The Apartment manages to be sweetly romantic while still brimming with Wilder’s signature cynicism. It’s a testament to Wilder and Diamond’s storytelling genius that maintains such tonal balance between pathos and misanthropy. It’s a film where a tender moment can be punctuated by a suicide joke without ruining the mood. Lemmon’s career-best performance also helps keep the film from getting too dark, as he controls the screen with a manic nervousness that’s both funny and sympathetic. Desperate to please, Baxter is a spineless flunky, but he’s still empathetic in his heartbreak and loneliness. MacMurray, playing against his wholesome Disney Dad image, is perfectly cast as the manipulative, womanizing Sheldrake.

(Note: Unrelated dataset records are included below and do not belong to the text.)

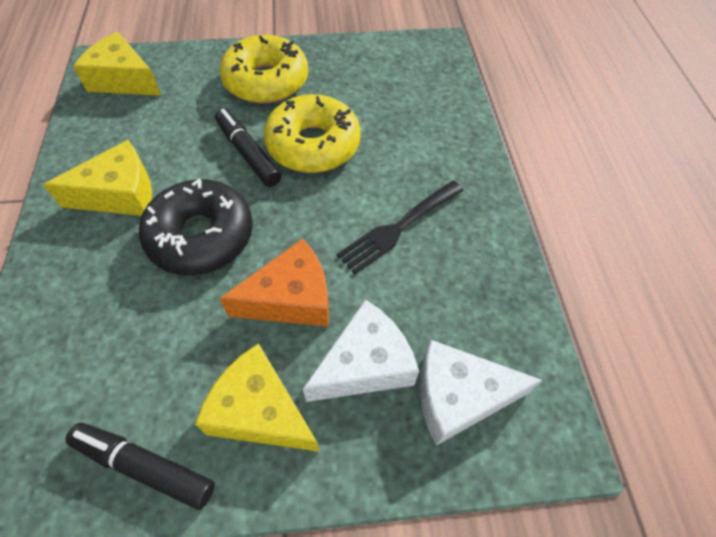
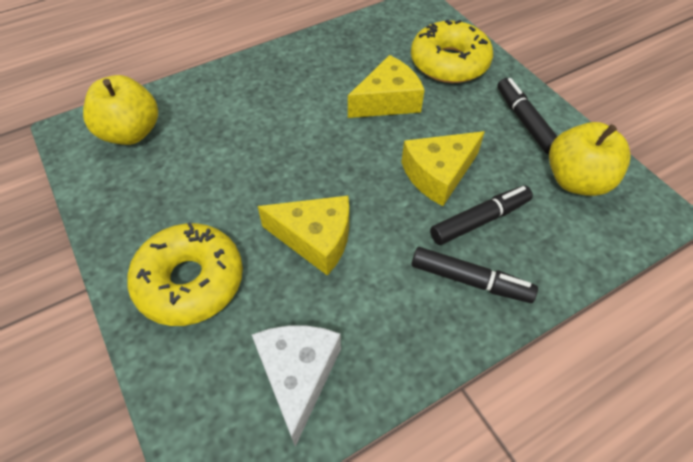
black donut: [139,179,253,275] = 1 -> none = 0
black fork: [337,181,464,274] = 1 -> none = 0
black marker: [65,423,215,510] [215,109,281,187] = 2 -> [412,247,538,303] [430,185,533,245] [497,78,558,154] = 3
orange cheese: [219,238,329,327] = 1 -> none = 0
white cheese: [303,299,419,402] [420,340,542,446] = 2 -> [252,325,341,447] = 1
yellow apple: none = 0 -> [83,75,158,145] [549,122,631,196] = 2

While not exactly a holiday movie, The Apartment captures the loneliness of the holiday season. As Roger Ebert describes it in his review, “There is a melancholy gulf over the holidays between those who have someplace to go, and those who do not. The Apartment is so affecting partly because of that… On Christmas Eve, more than any other night of the year, the lonely person feels robbed of something that was there in childhood and isn’t there anymore.” Trapped in a heartless capitalist system, Fran and Baxter are two broken people who think they don’t deserve love. They’re brought together over the holidays, but Wilder, always opposed to sentimentality, doesn’t cheapen The Apartment with a formulaic happy ending. Instead, he tries to top his famous last line in Some Like It Hot with a pointed laugh (spoilers, of course).
While The Apartment‘s then-shocking depiction of adultery seems quaint today, its portrayal of dehumanizing corporate culture and toxic masculinity in the workplace still rings true. Functioning as both a scathing satire of Organization Man work culture and as a sweetly melancholy romantic comedy, the film remains Wilder’s high-water mark.